Is there a publicly available grammar or parser for ARM\'s Unified Assembler Language as described in ARM Architecture Reference Manual A4.2
If you need to create a simple parser based on an example-based grammar, nothing beats ANTLR:
http://www.antlr.org/
ANTLR translates a grammar specification into lexer and parser code. It's much more intuitive to use than Lexx and Yacc. The grammar below covers part of what you specified above, and it's fairly easy to extend to do what you want:
grammar armasm;
/* Rules */
program: (statement | NEWLINE) +;
statement: (ADC (reg ',')? reg ',' reg ',' reg
| IT firstcond
| LDC coproc ',' cpreg (',' reg ',' imm )? ('!')? ) NEWLINE;
reg: 'r' INT;
coproc: 'p' INT;
cpreg: 'cr' INT;
imm: '#' ('+' | '-')? INT;
firstcond: '?';
/* Tokens */
ADC: 'ADC' ('S')? ;
IT: 'IT';
LDC: 'LDC' ('L')?;
INT: [0-9]+;
NEWLINE: '\r'? '\n';
WS: [ \t]+ -> skip;
From the ANTLR site (OSX instructions):
$ cd /usr/local/lib
$ wget http://antlr4.org/download/antlr-4.0-complete.jar
$ export CLASSPATH=".:/usr/local/lib/antlr-4.0-complete.jar:$CLASSPATH"
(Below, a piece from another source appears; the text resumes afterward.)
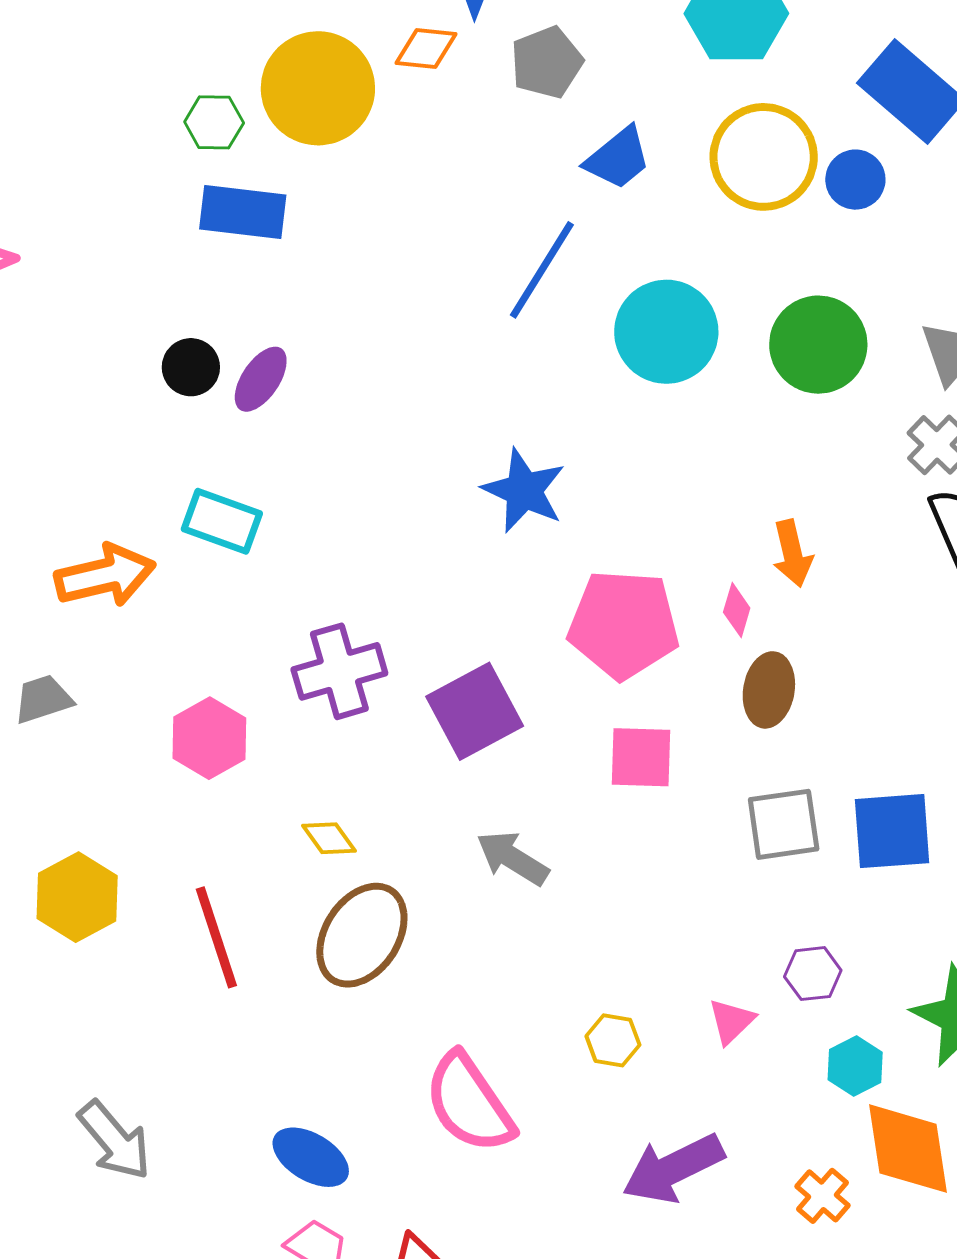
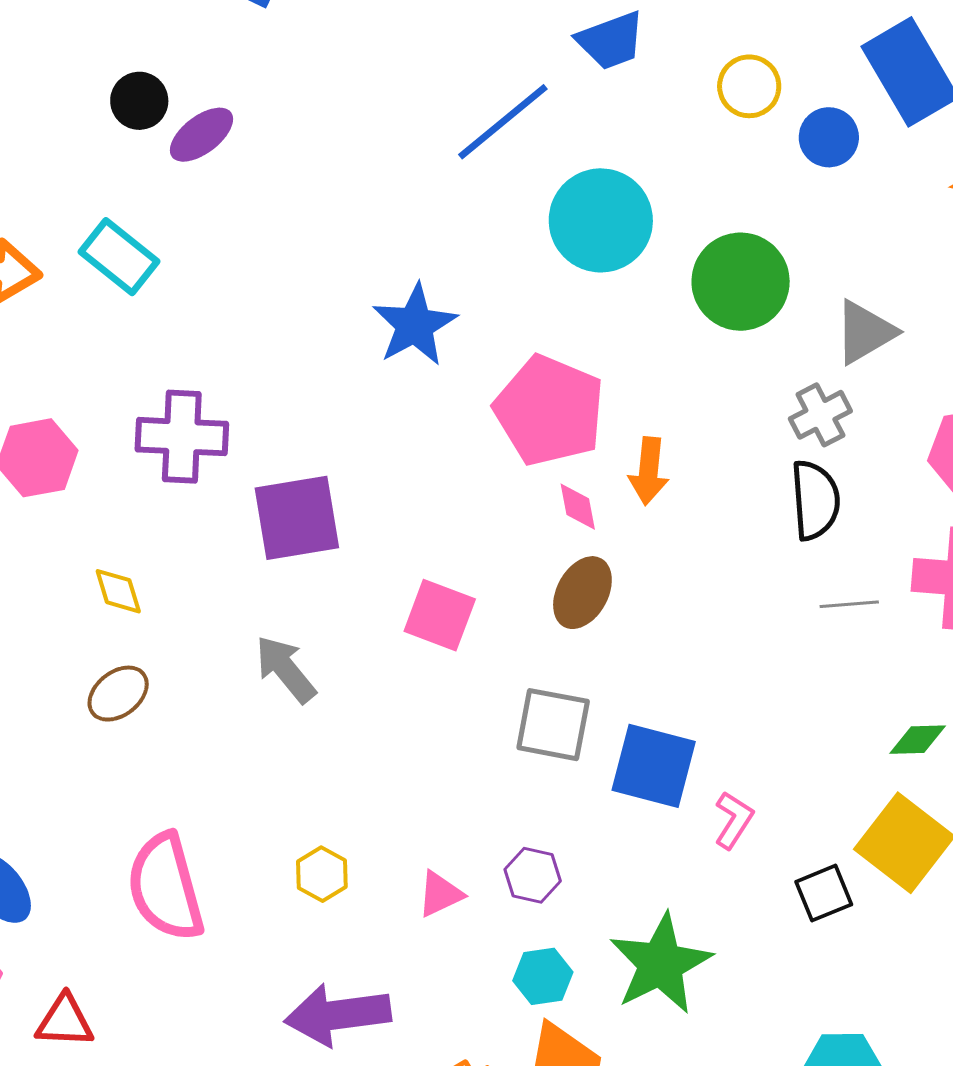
yellow circle: (764, 157) -> (749, 86), size x0.6
pink diamond: (737, 610) -> (578, 507), turned -46
pink pentagon: (624, 624) -> (549, 411), moved
brown ellipse: (362, 935) -> (118, 694), size x0.6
$ alias antlr4='java -jar /usr/local/lib/antlr-4.0-complete.jar'
$ alias grun='java org.antlr.v4.runtime.misc.TestRig'
Then on the grammar file run:
antlr4 armasm.g4
javac *.java
grun armasm program -tree
ADCS r1, r2, r3
IT ?
LDC p3, cr2, r1, #3
<EOF>
This yields the parse tree broken down into tokens, rules, and data:
(program (statement ADCS (reg r 1) , (reg r 2) , (reg r 3) \n) (statement IT (firstcond ?) \n) (statement LDC (coproc p 3) (cpreg cr 2) (reg r 1) , (imm # - 3) ! \n))
The grammar doesn't yet include the instruction condition codes, nor the details for the IT instruction at all (I'm pressed for time). ANTLR generates a lexer and parser, and then the grun macro wraps them in a test rig so I can run text snippets through the generated code. The generated API is straightfoward to use in your own applications.
For completeness, I looked online for an existing grammar and didn't find one. Your best bet there might be to take apart gasm and extract its parser spec, but it won't be UAL syntax and it will be GPL if that matters to you. If you only need to handle a subset of the instructions then this is a good way to go.